### Problem
Format the rows in the stretch from the line containing "catalogue / barcode: US 777887" through the line containing "locality: Punta Santa Rosalia" as a two-column CSV with the headers field and value. Give one line per row, with each entry in its own quoted field and any line breaks replaced by spaces.

(Stored data)
— begin —
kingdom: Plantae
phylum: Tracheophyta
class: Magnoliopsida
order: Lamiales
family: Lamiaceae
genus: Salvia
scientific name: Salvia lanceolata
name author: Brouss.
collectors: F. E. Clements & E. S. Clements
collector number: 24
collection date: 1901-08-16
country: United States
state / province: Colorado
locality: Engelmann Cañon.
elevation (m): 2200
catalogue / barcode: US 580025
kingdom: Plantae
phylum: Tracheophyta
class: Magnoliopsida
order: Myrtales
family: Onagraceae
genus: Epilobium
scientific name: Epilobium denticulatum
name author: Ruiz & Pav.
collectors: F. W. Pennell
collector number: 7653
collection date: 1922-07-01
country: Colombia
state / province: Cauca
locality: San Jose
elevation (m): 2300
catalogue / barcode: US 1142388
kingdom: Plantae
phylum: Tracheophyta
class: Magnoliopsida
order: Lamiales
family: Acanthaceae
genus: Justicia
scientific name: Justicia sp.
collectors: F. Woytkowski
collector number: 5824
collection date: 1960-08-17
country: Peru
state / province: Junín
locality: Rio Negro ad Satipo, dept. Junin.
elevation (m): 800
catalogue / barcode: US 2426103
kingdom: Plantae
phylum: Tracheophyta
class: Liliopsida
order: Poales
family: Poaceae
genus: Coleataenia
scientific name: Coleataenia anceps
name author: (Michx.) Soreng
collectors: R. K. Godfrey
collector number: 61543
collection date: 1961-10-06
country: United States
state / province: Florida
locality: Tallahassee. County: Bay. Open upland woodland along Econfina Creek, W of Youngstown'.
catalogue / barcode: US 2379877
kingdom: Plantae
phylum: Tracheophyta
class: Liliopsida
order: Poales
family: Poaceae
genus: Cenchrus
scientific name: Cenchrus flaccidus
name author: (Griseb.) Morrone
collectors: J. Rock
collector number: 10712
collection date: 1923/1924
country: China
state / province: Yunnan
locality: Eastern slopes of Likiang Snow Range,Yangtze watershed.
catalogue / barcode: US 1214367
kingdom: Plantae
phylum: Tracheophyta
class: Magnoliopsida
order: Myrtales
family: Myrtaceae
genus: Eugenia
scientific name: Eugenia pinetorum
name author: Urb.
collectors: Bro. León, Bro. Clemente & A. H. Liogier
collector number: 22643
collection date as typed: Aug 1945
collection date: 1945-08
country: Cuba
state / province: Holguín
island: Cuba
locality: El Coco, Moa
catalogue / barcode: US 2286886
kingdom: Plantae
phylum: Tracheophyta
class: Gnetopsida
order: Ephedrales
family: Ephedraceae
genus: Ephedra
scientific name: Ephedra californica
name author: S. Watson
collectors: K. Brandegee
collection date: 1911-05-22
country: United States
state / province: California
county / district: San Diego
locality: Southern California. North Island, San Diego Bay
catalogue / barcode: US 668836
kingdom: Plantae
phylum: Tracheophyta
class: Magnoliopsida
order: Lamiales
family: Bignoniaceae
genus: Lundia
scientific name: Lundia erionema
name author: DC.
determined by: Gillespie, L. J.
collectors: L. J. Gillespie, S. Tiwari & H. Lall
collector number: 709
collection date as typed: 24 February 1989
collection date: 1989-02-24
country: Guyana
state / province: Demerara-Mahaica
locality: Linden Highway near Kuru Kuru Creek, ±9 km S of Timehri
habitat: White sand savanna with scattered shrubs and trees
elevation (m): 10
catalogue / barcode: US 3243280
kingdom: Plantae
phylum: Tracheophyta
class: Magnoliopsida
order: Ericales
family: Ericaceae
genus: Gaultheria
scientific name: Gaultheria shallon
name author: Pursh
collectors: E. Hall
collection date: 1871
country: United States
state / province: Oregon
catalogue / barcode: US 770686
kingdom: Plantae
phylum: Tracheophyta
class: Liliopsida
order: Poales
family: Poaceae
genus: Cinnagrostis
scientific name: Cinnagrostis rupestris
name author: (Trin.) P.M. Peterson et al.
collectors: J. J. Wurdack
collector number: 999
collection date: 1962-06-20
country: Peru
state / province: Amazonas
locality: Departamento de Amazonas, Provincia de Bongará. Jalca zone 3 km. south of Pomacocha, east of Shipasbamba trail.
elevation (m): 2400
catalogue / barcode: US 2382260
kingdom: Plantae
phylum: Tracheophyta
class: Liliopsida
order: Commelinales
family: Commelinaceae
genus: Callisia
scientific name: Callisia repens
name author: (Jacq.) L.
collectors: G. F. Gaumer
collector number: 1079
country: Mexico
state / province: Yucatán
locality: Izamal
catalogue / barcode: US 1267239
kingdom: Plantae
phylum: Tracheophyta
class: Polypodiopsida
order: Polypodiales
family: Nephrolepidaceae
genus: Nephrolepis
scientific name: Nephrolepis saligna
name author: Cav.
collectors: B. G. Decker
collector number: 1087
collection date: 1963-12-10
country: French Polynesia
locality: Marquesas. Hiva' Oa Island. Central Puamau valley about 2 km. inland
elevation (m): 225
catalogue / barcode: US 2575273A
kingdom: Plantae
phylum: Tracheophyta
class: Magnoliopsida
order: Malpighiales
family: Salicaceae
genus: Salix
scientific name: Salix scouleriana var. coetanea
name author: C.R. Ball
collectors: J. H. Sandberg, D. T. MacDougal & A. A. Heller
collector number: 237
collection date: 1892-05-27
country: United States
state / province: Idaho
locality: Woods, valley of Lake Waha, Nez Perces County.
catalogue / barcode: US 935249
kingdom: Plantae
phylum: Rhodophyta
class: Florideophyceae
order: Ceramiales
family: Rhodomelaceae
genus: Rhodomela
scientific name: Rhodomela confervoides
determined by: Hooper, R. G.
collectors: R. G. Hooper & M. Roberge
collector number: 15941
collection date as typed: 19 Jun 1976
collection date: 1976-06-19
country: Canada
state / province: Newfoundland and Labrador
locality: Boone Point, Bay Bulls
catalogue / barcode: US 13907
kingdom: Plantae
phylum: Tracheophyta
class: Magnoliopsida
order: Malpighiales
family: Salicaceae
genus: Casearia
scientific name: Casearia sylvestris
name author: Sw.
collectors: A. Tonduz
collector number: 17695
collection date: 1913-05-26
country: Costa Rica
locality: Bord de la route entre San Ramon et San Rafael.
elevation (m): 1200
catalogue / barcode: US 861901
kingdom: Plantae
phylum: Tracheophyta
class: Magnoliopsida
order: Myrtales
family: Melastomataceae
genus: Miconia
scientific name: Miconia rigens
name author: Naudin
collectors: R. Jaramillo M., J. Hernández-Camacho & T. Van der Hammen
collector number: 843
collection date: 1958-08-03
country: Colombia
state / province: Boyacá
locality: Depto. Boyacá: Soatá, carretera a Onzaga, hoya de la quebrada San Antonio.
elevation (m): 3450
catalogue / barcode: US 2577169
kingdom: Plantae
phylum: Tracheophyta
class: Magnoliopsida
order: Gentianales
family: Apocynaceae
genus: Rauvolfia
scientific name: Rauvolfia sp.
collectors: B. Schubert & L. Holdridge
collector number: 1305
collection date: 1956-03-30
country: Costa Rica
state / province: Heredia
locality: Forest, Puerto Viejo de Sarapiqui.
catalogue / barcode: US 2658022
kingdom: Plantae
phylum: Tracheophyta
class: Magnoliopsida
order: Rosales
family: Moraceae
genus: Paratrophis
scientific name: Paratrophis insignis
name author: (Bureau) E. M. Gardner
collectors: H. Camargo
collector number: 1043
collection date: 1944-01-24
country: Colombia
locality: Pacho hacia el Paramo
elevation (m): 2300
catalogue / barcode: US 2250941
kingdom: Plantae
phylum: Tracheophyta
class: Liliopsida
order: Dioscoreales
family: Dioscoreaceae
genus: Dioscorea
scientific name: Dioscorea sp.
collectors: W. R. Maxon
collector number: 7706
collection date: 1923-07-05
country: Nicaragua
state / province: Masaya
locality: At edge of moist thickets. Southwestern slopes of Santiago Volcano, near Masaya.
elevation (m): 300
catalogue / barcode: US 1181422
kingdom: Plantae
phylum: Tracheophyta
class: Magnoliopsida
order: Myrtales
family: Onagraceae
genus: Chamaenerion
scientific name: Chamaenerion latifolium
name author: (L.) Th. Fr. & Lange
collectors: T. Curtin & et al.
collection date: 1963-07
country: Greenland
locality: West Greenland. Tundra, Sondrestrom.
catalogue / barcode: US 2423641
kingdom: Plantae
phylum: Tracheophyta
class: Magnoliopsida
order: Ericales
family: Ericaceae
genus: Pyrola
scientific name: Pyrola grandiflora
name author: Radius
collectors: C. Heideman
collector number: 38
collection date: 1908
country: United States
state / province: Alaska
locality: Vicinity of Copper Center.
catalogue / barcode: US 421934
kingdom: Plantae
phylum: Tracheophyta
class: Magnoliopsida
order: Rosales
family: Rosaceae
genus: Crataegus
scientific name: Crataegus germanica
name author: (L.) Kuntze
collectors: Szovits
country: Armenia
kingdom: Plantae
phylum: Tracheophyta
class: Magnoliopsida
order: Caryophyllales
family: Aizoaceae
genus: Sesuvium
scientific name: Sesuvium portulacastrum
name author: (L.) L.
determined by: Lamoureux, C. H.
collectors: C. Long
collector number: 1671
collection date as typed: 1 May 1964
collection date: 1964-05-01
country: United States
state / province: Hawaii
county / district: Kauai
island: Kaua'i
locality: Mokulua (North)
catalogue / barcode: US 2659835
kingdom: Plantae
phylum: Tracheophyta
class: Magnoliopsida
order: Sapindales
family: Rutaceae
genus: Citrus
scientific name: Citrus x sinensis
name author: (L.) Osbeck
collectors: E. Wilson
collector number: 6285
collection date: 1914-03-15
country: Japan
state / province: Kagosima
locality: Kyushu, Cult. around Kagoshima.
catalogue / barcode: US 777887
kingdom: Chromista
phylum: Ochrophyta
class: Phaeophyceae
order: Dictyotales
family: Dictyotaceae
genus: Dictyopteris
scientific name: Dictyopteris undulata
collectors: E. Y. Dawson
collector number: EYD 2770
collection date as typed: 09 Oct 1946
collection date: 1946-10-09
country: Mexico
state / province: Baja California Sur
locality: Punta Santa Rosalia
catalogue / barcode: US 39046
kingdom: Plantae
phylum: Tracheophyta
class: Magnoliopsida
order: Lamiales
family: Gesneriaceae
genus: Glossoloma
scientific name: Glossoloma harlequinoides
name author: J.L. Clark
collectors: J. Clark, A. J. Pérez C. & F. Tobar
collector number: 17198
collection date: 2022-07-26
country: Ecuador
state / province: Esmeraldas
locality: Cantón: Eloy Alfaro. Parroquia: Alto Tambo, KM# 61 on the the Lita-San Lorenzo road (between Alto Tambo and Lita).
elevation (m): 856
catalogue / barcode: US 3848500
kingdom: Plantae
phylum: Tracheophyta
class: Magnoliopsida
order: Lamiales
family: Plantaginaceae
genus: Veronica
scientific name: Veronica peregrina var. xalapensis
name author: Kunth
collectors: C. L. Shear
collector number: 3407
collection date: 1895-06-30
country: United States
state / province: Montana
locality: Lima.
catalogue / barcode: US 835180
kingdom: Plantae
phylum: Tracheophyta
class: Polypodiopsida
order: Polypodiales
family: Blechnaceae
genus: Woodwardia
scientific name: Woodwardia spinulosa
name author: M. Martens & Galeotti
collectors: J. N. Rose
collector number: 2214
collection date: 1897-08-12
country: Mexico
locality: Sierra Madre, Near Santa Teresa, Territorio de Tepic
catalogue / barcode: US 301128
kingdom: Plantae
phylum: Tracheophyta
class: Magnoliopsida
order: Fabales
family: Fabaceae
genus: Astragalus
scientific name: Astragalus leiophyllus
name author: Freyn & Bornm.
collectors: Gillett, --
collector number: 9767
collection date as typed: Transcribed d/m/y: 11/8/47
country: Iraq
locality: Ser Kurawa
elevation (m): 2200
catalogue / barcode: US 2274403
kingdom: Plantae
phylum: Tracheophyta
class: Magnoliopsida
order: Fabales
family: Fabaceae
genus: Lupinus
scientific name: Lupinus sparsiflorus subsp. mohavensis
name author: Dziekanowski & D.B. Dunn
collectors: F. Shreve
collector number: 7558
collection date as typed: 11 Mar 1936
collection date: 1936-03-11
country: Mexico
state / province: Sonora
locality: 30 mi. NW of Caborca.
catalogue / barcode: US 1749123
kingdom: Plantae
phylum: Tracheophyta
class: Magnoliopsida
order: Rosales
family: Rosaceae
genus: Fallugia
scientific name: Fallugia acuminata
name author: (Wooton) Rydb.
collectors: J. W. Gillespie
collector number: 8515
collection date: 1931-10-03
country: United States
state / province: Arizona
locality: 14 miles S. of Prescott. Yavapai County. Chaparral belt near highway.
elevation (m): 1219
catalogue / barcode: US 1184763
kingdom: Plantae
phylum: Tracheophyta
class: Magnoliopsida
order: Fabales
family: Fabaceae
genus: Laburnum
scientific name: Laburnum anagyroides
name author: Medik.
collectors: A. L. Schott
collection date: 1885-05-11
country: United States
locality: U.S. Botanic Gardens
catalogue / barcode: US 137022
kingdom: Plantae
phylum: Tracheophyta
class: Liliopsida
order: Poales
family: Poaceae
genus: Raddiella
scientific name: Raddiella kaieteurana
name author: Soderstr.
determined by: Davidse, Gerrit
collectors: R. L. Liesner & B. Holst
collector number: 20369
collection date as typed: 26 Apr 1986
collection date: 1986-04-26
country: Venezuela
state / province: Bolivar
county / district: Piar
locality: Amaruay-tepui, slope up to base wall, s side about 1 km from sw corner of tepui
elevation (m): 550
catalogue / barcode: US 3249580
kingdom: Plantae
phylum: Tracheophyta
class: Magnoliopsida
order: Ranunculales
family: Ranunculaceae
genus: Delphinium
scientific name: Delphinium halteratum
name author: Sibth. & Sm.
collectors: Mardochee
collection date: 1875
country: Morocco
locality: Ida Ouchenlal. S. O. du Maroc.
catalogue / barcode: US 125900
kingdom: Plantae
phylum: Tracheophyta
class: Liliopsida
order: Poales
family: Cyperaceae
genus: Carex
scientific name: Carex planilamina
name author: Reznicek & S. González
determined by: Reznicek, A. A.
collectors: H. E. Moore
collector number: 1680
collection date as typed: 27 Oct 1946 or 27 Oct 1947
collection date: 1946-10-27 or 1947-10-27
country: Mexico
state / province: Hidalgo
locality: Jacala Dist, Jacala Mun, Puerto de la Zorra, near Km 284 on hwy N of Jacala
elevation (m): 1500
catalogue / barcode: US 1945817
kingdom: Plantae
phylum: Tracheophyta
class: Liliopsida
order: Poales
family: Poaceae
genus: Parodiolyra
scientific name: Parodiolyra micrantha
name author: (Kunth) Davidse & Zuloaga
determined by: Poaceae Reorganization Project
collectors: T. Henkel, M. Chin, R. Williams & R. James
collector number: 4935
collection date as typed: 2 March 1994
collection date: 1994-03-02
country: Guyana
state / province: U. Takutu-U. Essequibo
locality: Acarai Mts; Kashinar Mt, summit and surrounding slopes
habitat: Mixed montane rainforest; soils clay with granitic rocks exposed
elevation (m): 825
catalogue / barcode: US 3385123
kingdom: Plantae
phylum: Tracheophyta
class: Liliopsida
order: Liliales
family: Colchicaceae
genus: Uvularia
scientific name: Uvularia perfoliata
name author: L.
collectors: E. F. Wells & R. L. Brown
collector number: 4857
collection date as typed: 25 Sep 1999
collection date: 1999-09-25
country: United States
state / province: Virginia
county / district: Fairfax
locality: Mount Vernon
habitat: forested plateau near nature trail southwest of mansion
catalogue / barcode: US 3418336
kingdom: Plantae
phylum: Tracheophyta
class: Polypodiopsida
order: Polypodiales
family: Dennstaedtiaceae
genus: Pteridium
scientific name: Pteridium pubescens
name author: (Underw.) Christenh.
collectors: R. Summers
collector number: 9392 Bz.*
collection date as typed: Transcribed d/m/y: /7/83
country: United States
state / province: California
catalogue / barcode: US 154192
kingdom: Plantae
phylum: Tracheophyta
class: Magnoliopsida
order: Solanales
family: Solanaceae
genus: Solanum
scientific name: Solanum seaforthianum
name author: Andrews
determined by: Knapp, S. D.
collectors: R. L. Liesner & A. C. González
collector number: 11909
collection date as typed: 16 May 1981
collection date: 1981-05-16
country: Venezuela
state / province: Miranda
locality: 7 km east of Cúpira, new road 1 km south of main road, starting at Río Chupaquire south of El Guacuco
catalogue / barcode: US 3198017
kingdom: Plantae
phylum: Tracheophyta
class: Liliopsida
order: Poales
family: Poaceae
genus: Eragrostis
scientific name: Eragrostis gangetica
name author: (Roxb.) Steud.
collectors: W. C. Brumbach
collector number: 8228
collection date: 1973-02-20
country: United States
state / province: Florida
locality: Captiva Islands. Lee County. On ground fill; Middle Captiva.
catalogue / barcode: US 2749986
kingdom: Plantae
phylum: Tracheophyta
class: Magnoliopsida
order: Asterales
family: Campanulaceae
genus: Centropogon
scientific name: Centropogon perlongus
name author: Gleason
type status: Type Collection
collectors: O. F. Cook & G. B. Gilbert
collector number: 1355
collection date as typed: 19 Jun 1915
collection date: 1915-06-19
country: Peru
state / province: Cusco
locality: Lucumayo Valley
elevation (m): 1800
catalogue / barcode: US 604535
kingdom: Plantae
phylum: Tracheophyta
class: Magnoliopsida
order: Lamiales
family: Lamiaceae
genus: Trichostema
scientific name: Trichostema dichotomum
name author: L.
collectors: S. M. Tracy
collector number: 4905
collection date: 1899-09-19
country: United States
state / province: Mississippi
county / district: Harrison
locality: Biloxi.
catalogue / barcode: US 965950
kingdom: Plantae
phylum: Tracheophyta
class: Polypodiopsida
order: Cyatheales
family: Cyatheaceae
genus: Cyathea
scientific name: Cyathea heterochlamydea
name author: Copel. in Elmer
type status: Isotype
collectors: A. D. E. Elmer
— end —
### Answer to this task
field,value
"catalogue / barcode:","US 777887"
"kingdom:","Chromista"
"phylum:","Ochrophyta"
"class:","Phaeophyceae"
"order:","Dictyotales"
"family:","Dictyotaceae"
"genus:","Dictyopteris"
"scientific name:","Dictyopteris undulata"
"collectors:","E. Y. Dawson"
"collector number:","EYD 2770"
"collection date as typed:","09 Oct 1946"
"collection date:","1946-10-09"
"country:","Mexico"
"state / province:","Baja California Sur"
"locality:","Punta Santa Rosalia"